活力ある大阪市の再生は地域社会づくりにかかっている

 橋下市長は、大阪市を解体し財源を大阪府に一元化することで、大都市開発に集中して東京に並ぶ第2の「都」をめざしたいようですが、「一人のリーダー」が方向を示し、市民がその恩恵をこうむるという非常に古い政治のスタイルに思えます。大都市の多様な課題を解決していくためには、一部の指導者の知恵だけでは困難で、課題の当事者を含め多様な関係者と協働しながら問題に取り組むことが不可欠です。

 今日の福祉は、ホームレス、外国籍住民、多重債務者など、高齢者や障害者という従来の制度の枠を越えた課題の多様化と、子どもや高齢者等の虐待や貧困などの生活問題、ゴミ屋敷や引きこもり等の社会的孤立などの課題の深刻化が特徴で、これらが複合的に地域の中で問題となってきています。

 社会福祉の政策では、これらの課題を「地域福祉」という視点で取り組んでいく必要性を強調してきました。課題に対して個別制度で対応するのではなく、「生活のしづらさを抱えた地域住民」として総合的に支援していくこと、困難を抱えている人を同じ地域で住む住民と一緒に支援していくことで、「しんどい時はお互いさま」の支え合う地域づくりを目指そうとしています。
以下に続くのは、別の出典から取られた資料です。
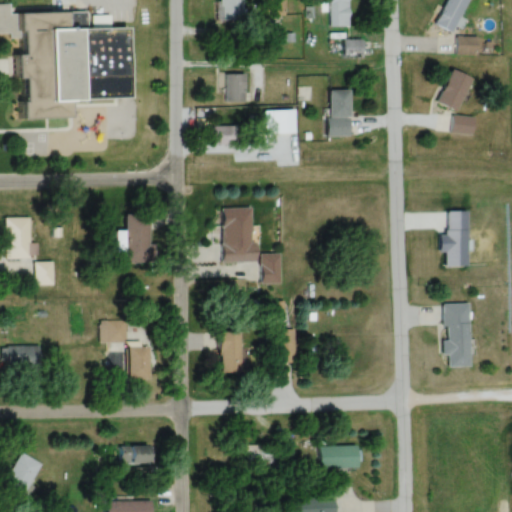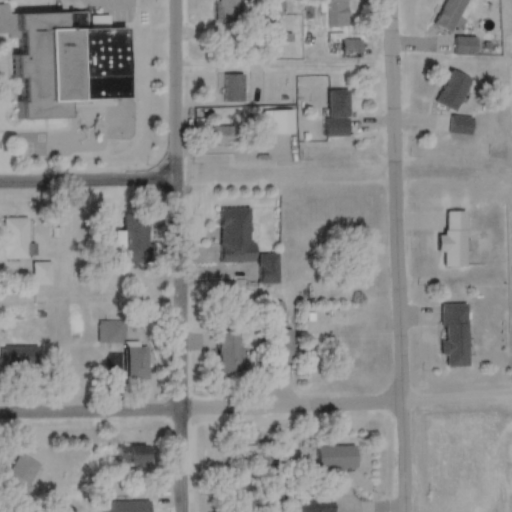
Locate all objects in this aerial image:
building: (231, 5)
building: (336, 12)
building: (448, 14)
building: (2, 18)
building: (465, 45)
building: (351, 47)
building: (66, 59)
building: (68, 60)
road: (278, 68)
building: (233, 87)
building: (452, 89)
building: (337, 112)
building: (281, 121)
building: (461, 124)
building: (221, 134)
road: (87, 180)
building: (235, 235)
building: (135, 237)
building: (14, 238)
road: (177, 255)
road: (389, 255)
building: (268, 269)
building: (41, 274)
road: (89, 304)
building: (275, 308)
building: (110, 328)
building: (454, 331)
building: (454, 333)
building: (281, 345)
building: (228, 351)
building: (19, 357)
building: (136, 363)
road: (256, 406)
building: (259, 452)
building: (134, 453)
building: (338, 456)
building: (18, 475)
building: (307, 504)
building: (126, 506)
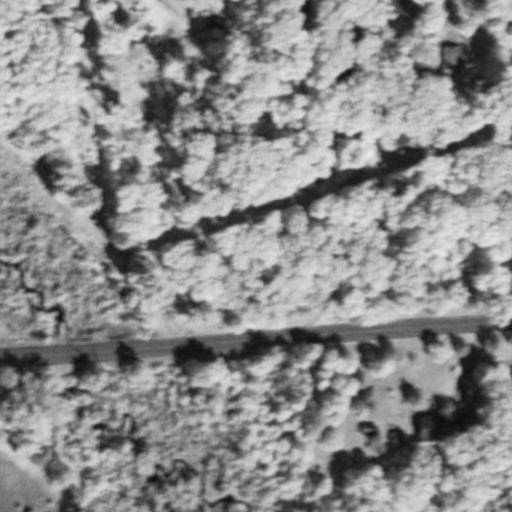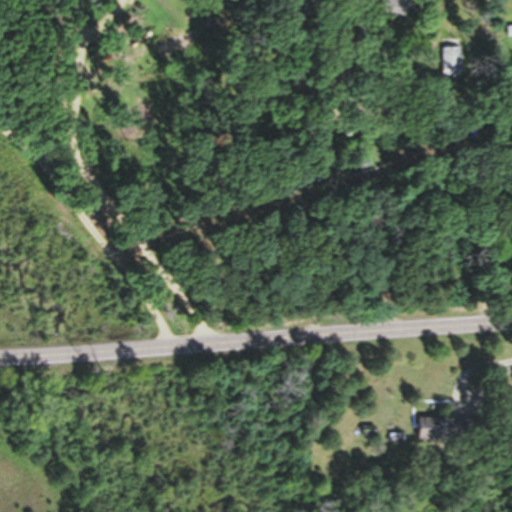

 介護保険制度で重視されている「地域包括ケアシステム」など、あらゆる福祉施策が「地域」をベースに住民と一体になって支援する道を模索しています。多くの自治体が地域の活性化にむけて、福祉を中心にしたまちづくりに取り組んでいるのにはそのような背景があるわけです。

 「ニア・イズ・ベター」を掲げ、大阪に活力を生み出そうとしていたはずの橋下市長は、今や残念ながら地域の活力を軽視し、「大都市経営」に心を奪われているようです。

 地域住民との協働を忘れた自治体に未来はありません。